L'art de l'attestation dérogatoire
Daniel Schneidermann - - Le matinaute - 175 commentaires
Toutes sortes de peurs nous assaillent ces temps-ci. Peur traitresse que la maladie nous rattrape, ou rattrape un de nos proches, derrière les hauts murs qui nous protègent. Elle va, elle vient, cette peur. On l'oublie la plus grande partie de la journée, dans l'insouciance des tâches à accomplir. Elle re-tente parfois le soir, incongrue, sur la pointe des pieds.
Mais il y a aussi des peurs politiques, sans doute plus fondées que les autres.
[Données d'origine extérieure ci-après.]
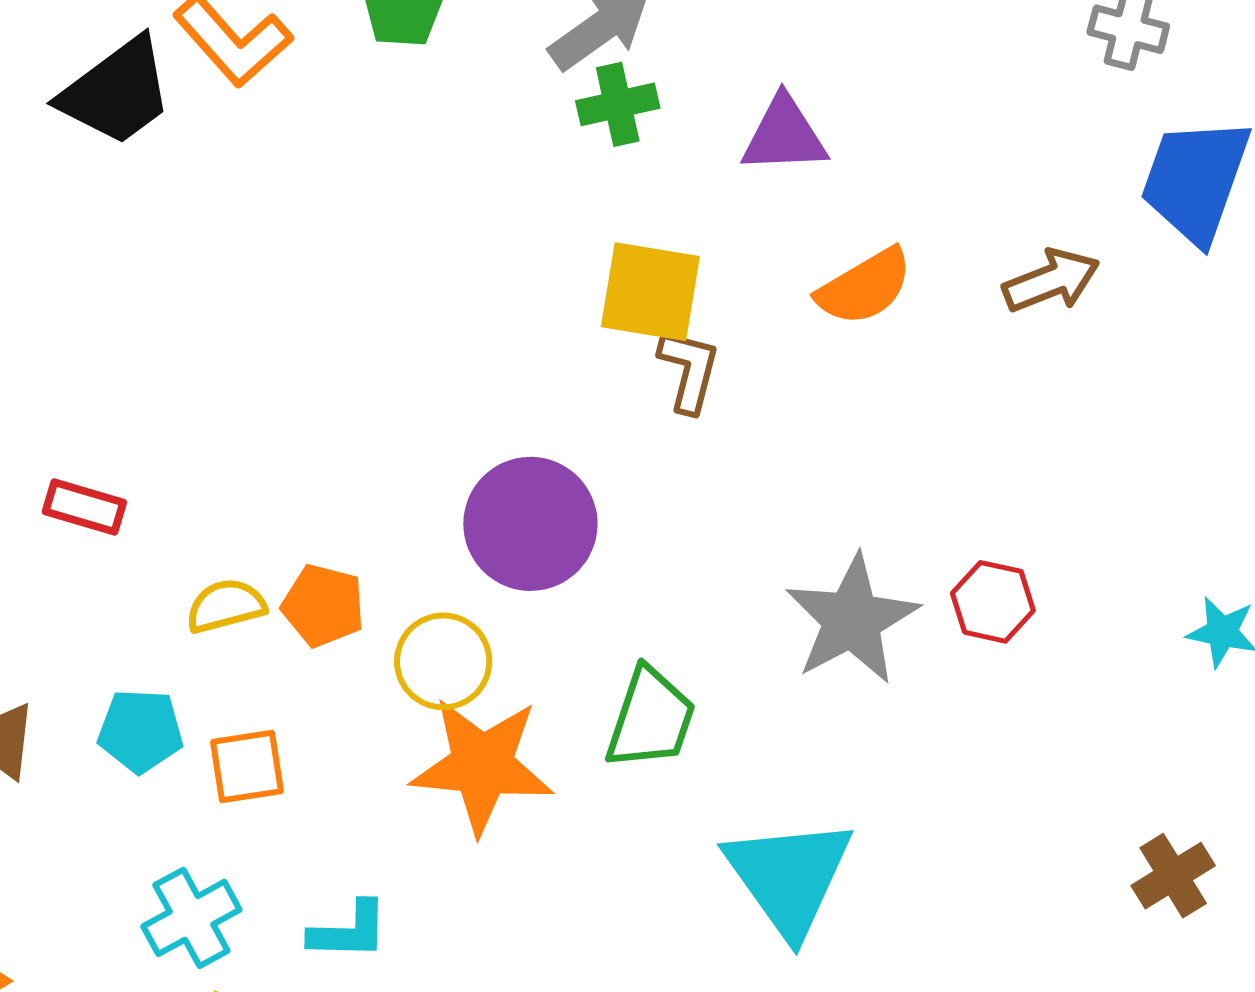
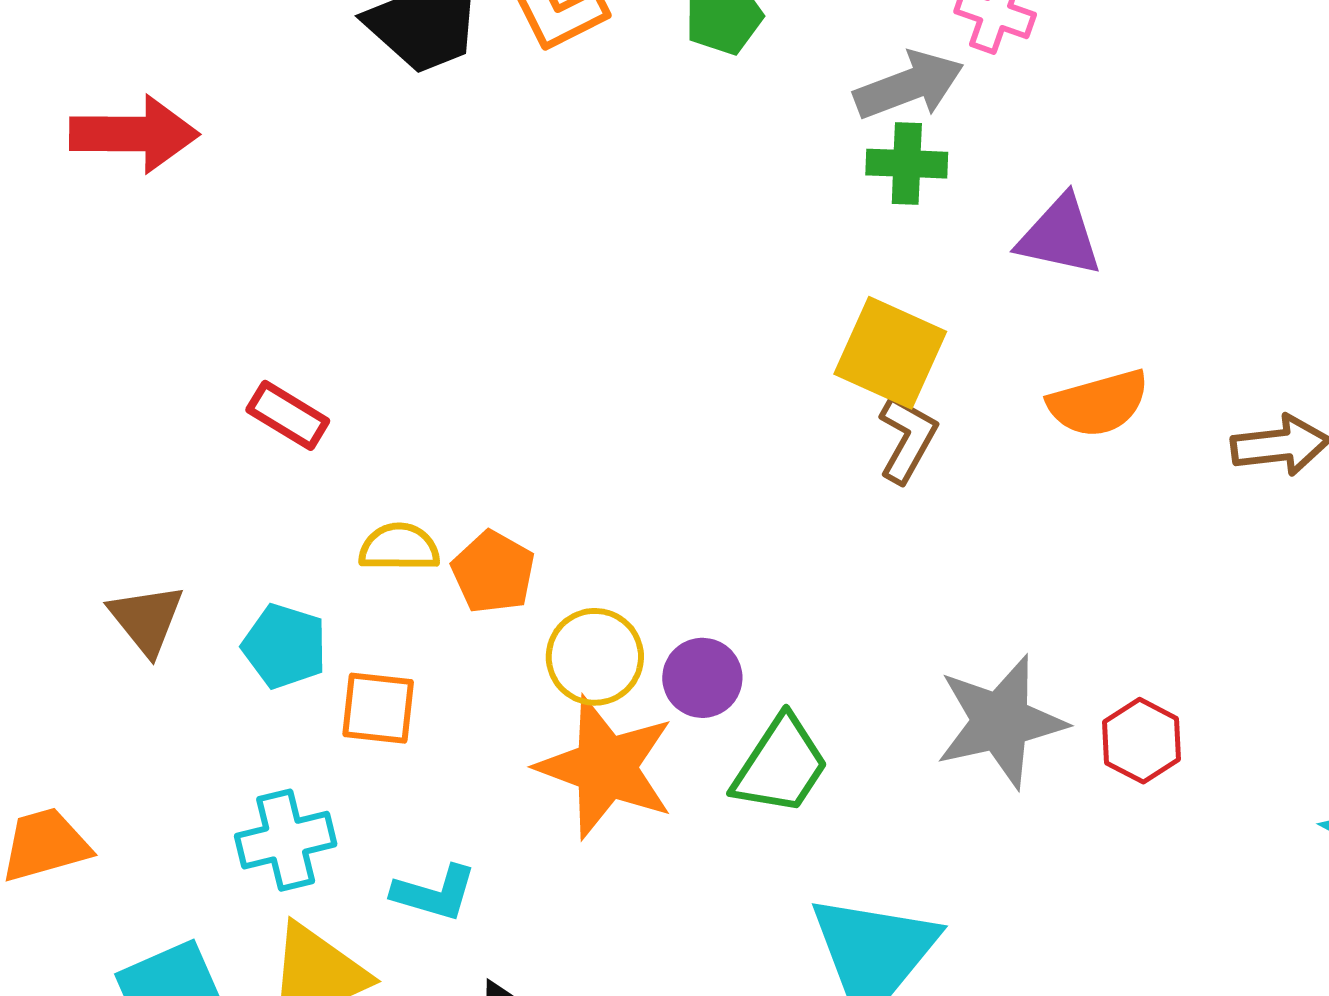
purple circle: (530, 524) -> (702, 678), moved, size x0.6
Cette sourde peur-colère, par exemple à la lecture d'un article de Checknews
, de Libération
. Un lecteur a demandé à Checknews
s'il était normal qu'il faille désormais inscrire, sur l'attestation de déplacement dérogatoire, le lieu de naissance, en sus de la date de naissance. Checknews
s'est renseigné auprès du ministère de l'Intérieur, qui a confirmé en ces termes : "C’est un élément important de l’état civil, et cela permet notamment de vérifier la concordance avec le titre d’identité. Date et lieu de naissance sont indissociables pour établir l’identité d’une personne." Car bien entendu, rien n'est plus important que d'établir avec toute la précision nécessaire l'identité du joggeur, ou du porteur, ou de la porteuse de cabas. Et donc, son lieu de naissance. Dire que dans l'urgence, on avait failli oublier !
Ce n'est pas une bavure de terrain. Ce n'est pas simplement un policier tâtillon, ou énervé, verbalisant pour une attestation remplie au crayon à papier (ce qui n'est pourtant pas interdit). C'est une décision de l'Administration, dans toute sa majesté majuscule. Des chefs de service, un directeur de Libertés et de la Tranquillité, certainement, voire plusieurs, ont validé cette décision. L'ont-ils validée en télé-travail ? Traversent-ils tous les jours la capitale déserte, dans leur voiture à gyrophare ? Ont-ils examiné la question au cours d'une réunion ? Combien de temps, d'énergie, a été consacré à cette décision, en comparaison du temps consacré par d'autres fonctionnaires à reconstituer les stocks de masques et de tests ?
Dans notre émission de la semaine sur les risques du déconfinement, un de nos invités, Gilles Babinet, a expliqué redouter, davantage que la surveillance électronique à la coréenne, la toute-puissance de l'Administration. C'est à dire la toute-puissance du contrôle, du formulaire, du fichage, de la sanction, toutes sucreries courtelinesques dont l'Administration est friande, qui la justifient, qui la légitiment.
Elle est là, la toute-puissance de l'Administration, dans cette décision minuscule. On peut y admirer, en germe, toute l'ambition et son savoir-faire de l'Administration. Et cette ambition ne demande qu'à fleurir, s'épanouir, se déployer, perfectionner sans cesse la science merveilleuse des attestations de déplacement dérogatoires. Si personne ne l'arrête, on peut lui faire confiance.